The Scottish Parliament’s innoavtive use of e-petitioning, allowing people across the country to interact with its Public Petitions Committee, has been shortlisted for a prestigious European award. The eEurope Awards for eGovernment are designed to recognise and reward best practice in internet projects among member states of the European Union, as well as in candidate countries and those states in the European Fair Trade Association.The nomination for the Public Petitions Committee comes after its pioneering use of the Internet as a tool for democratic engagement was highlighted at an international seminar earlier this month. The committee is a finalist in the Service User category of the awards, which will be presented at a two-day event in Manchester next month.
The Parliament’s use of the Holyrood’s in-depth website, its commitment to e-petitioning, and its focus on education work were among the issues discussed when the Presiding Officer George Reid joined speakers from around the world at the 6th Worldwide Forum on e-Democracy. At the event in Paris Mr. Reid explained how the Parliament used technology to encourage citizens to become engaged with individual issues and the political and decision-making processes. He also emphasised the importance of using the Internet to motivate young people to get involved.

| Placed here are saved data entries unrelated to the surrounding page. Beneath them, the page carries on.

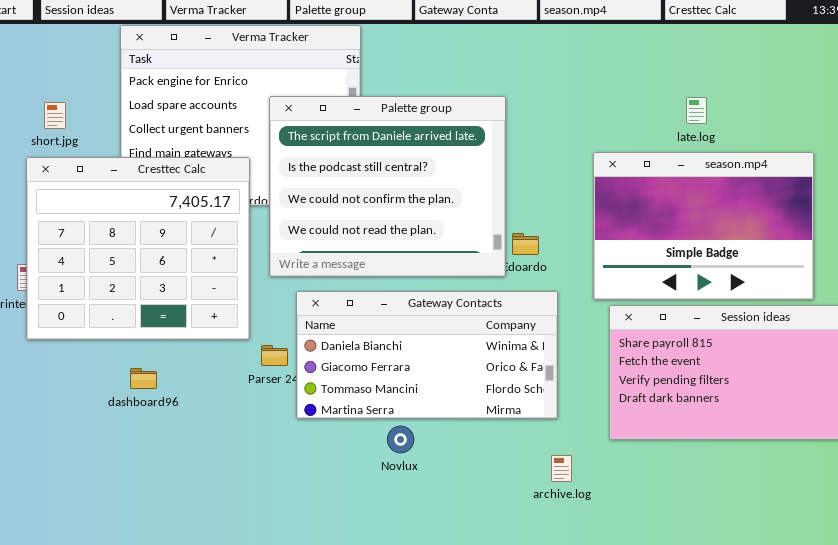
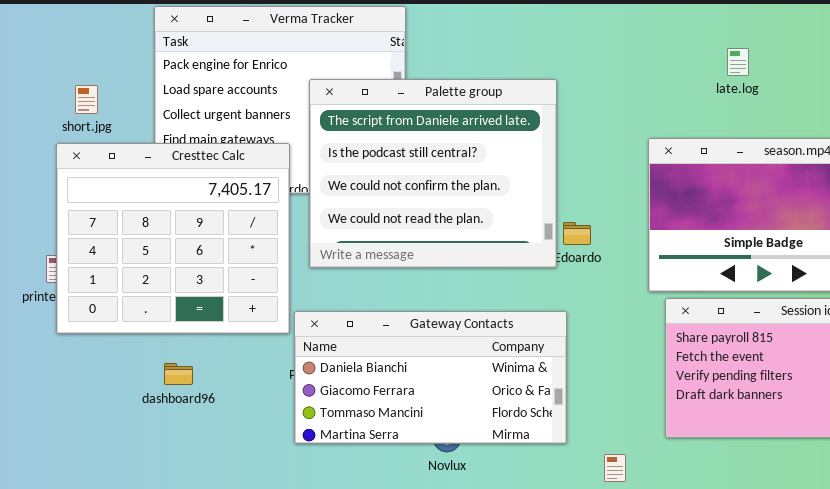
late.log: [686,97,707,124] -> [727,48,749,76], moved
Gateway Contacts: [296,291,558,419] -> [294,311,567,444], moved

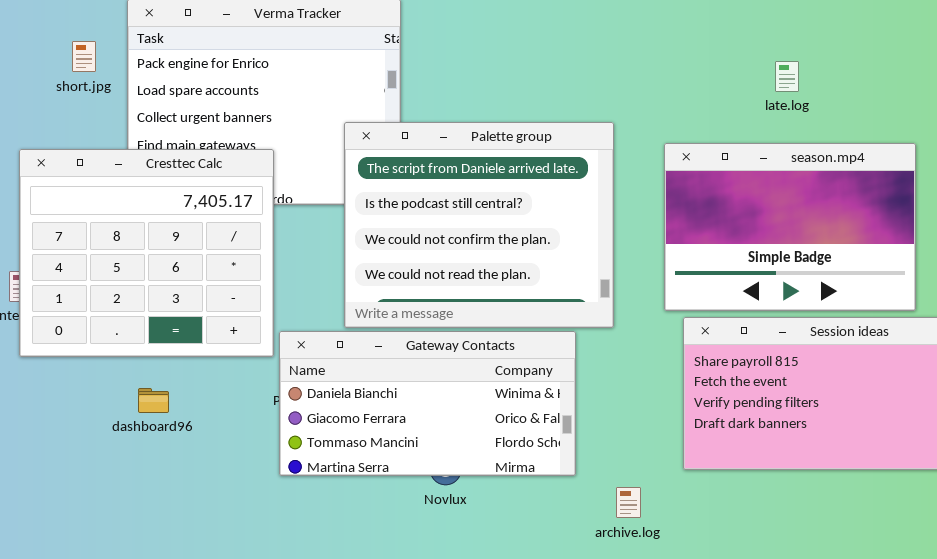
late.log: [727,48,749,76] -> [775,61,799,92], moved
Palette group: [309,79,557,268] -> [344,122,614,328], moved
short.jpg: [75,85,98,114] -> [72,41,96,72], moved

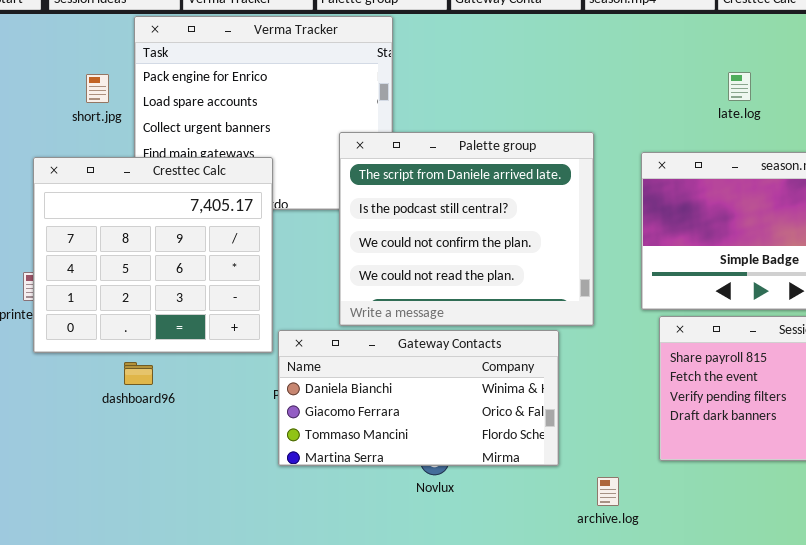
short.jpg: [72,41,96,72] -> [86,74,109,103], moved
late.log: [775,61,799,92] -> [728,72,751,101], moved
dashboard96: [138,388,169,413] -> [124,362,153,385], moved

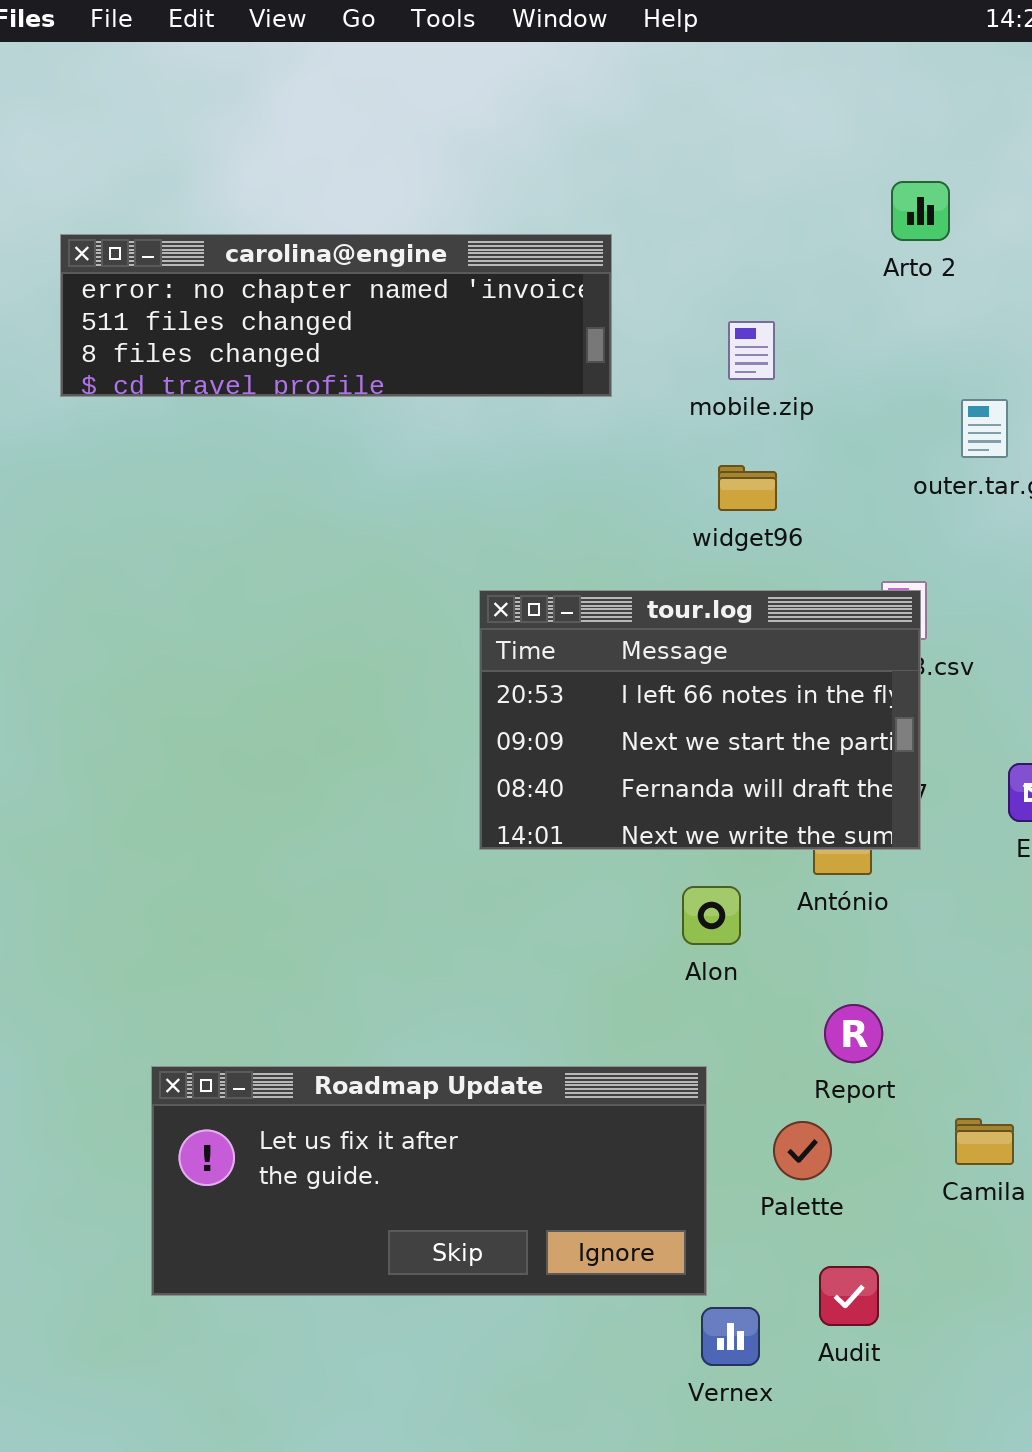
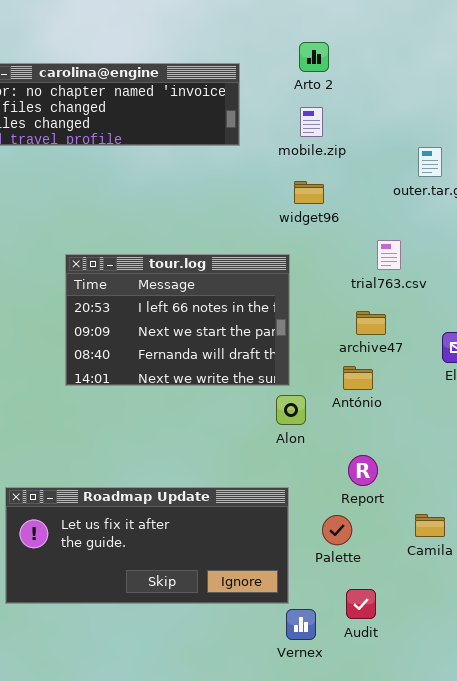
Arto 2: [891,181,950,241] -> [299,42,329,72], moved
tour.log: [479,590,921,850] -> [65,254,290,386], moved

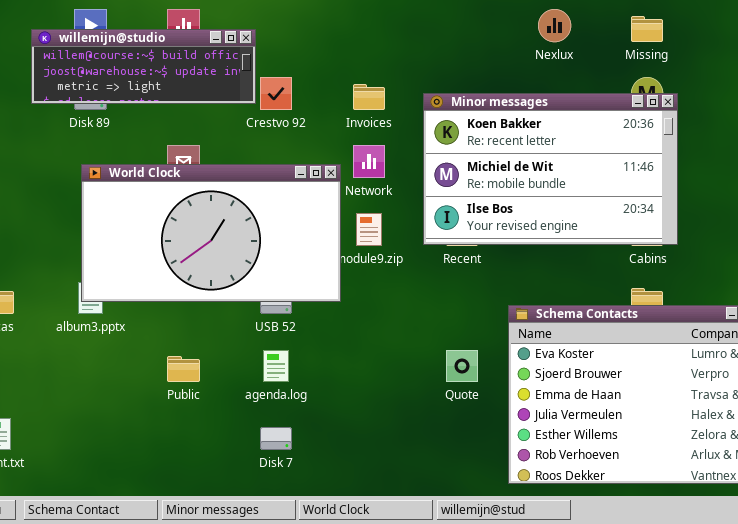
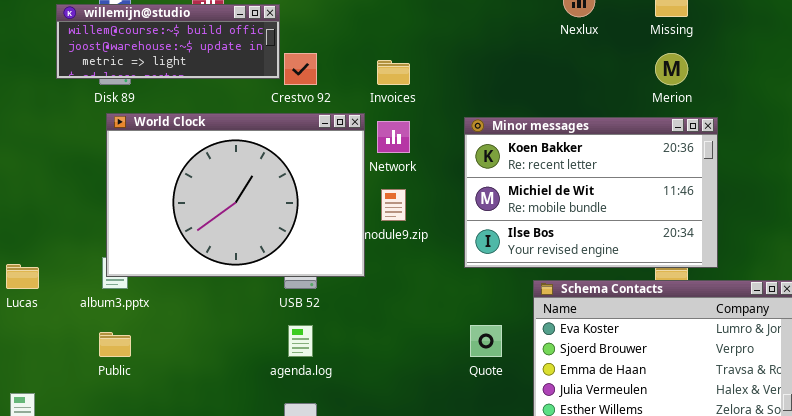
Minor messages: [423,93,678,245] -> [464,117,718,268], moved
World Clock: [81,164,341,302] -> [106,113,365,277], resized
Public: [167,356,200,382] -> [99,332,131,357], moved

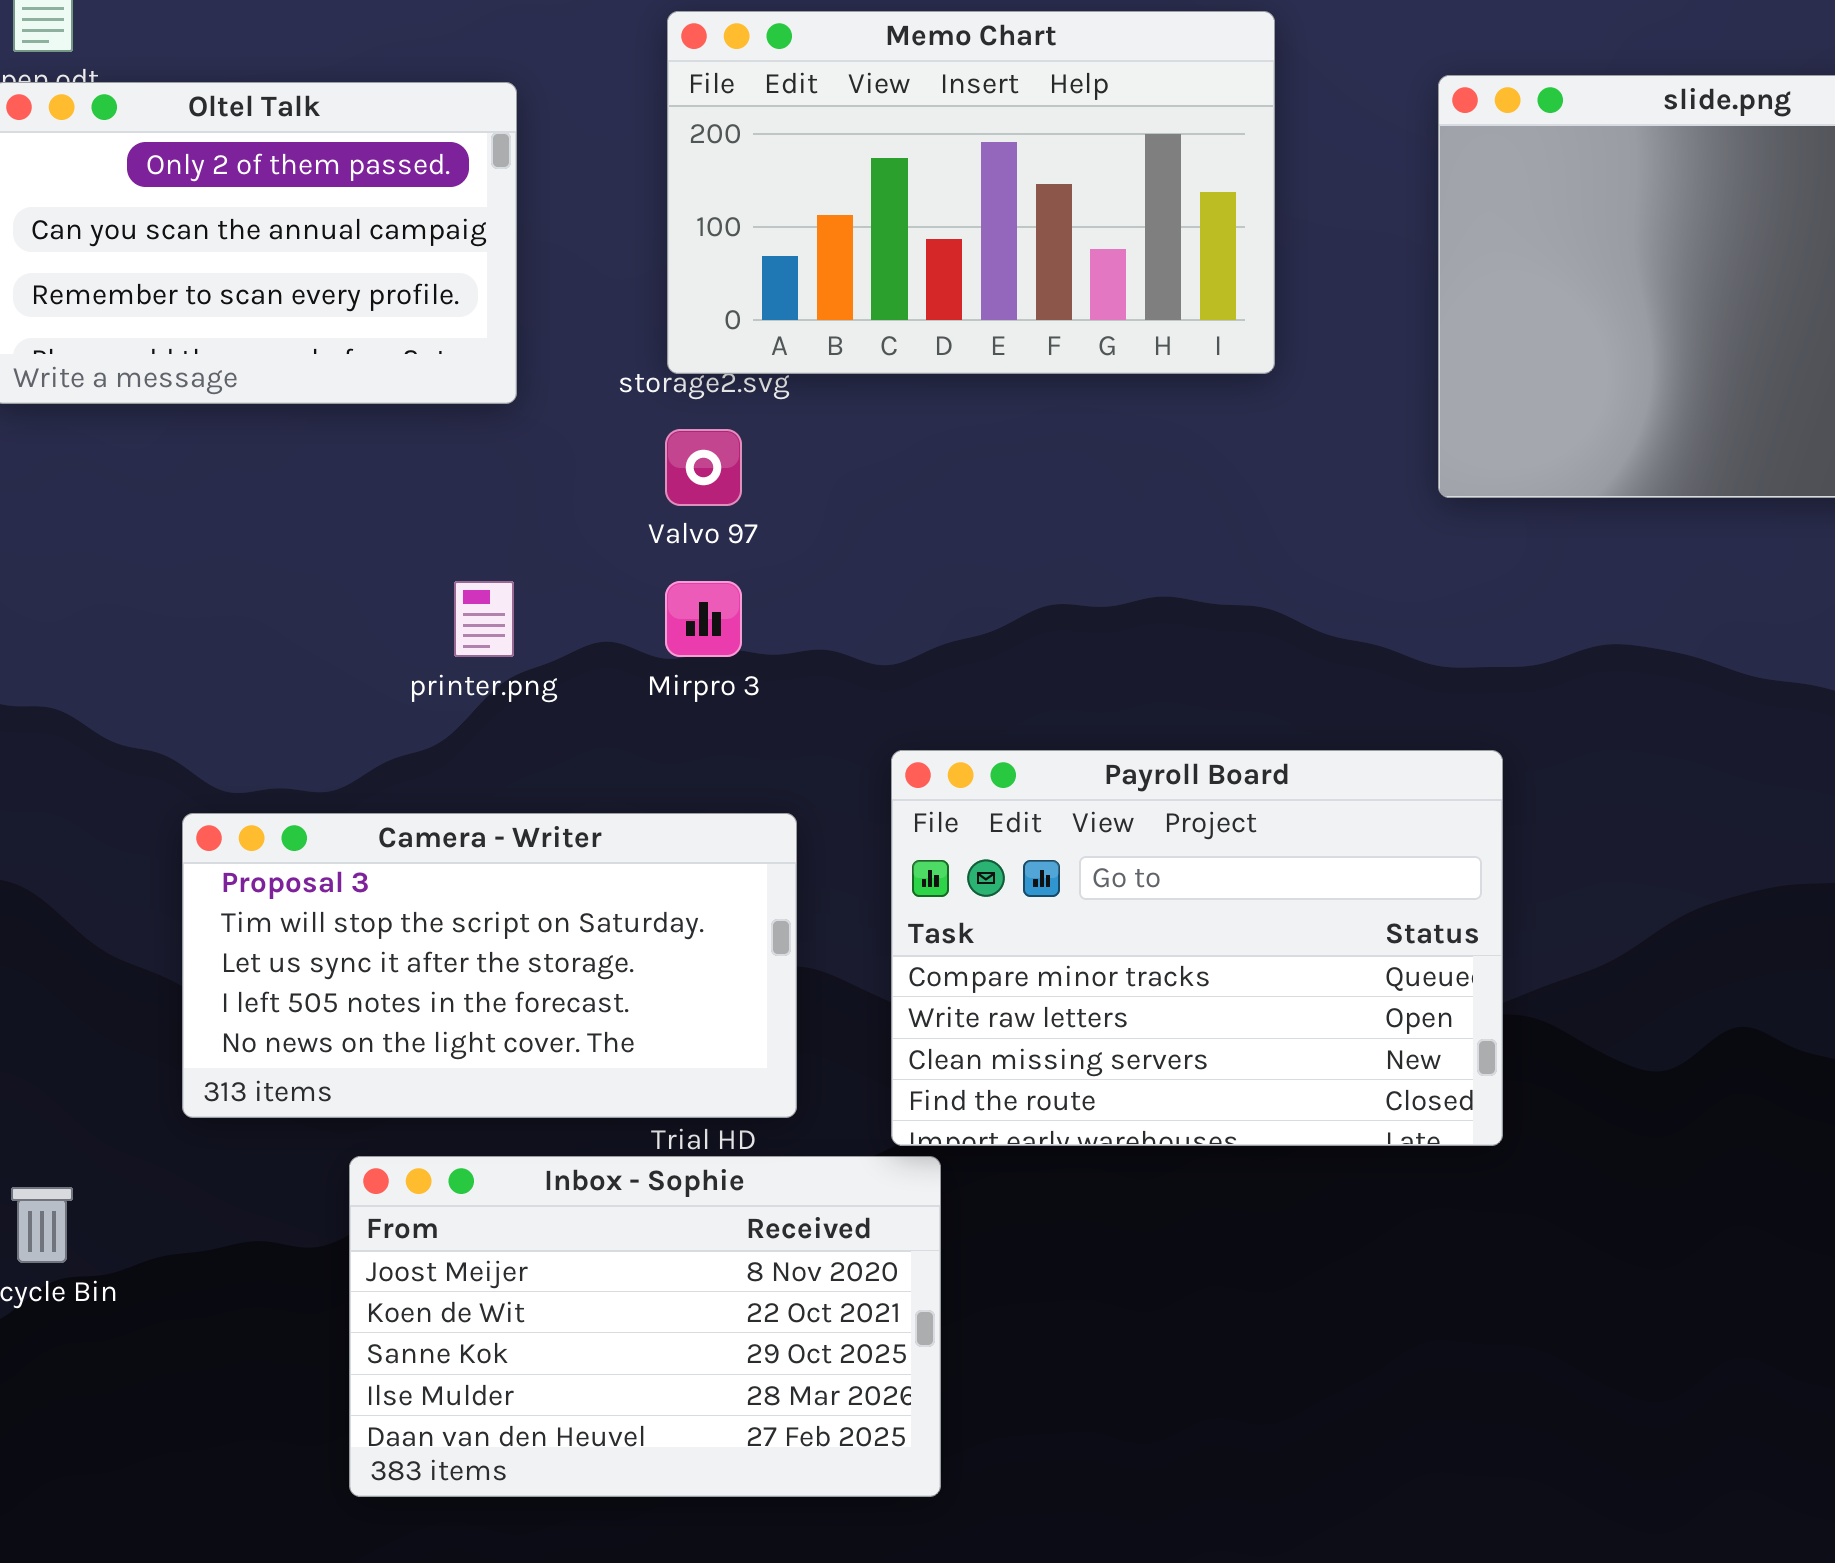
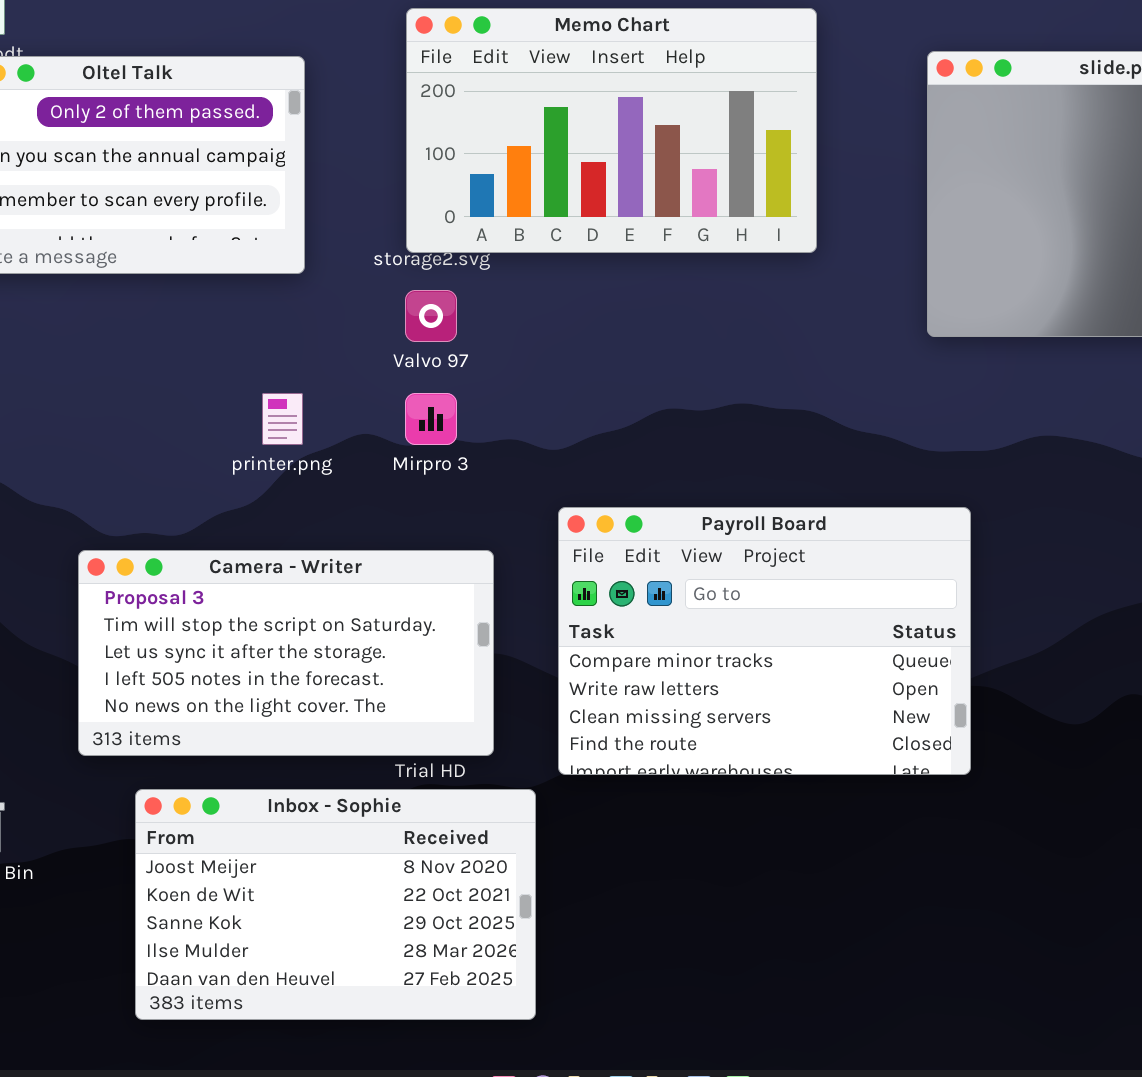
Inbox - Sophie: [349,1156,941,1497] -> [135,789,536,1020], moved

The Forum examined how the e-petitions service allowed voters to interact with the Parliament’s Public Petitions Committee, by giving the public the opportunity to raise and sign petitions online and to comment on petitions through an interactive discussion forum online. Delegates also saw how the Parliament’s linked to the public by carrying webcasts of chamber and committee debates, interactive forums on issues such as draft legislation and committee inquiries, and dedicated pages for young people.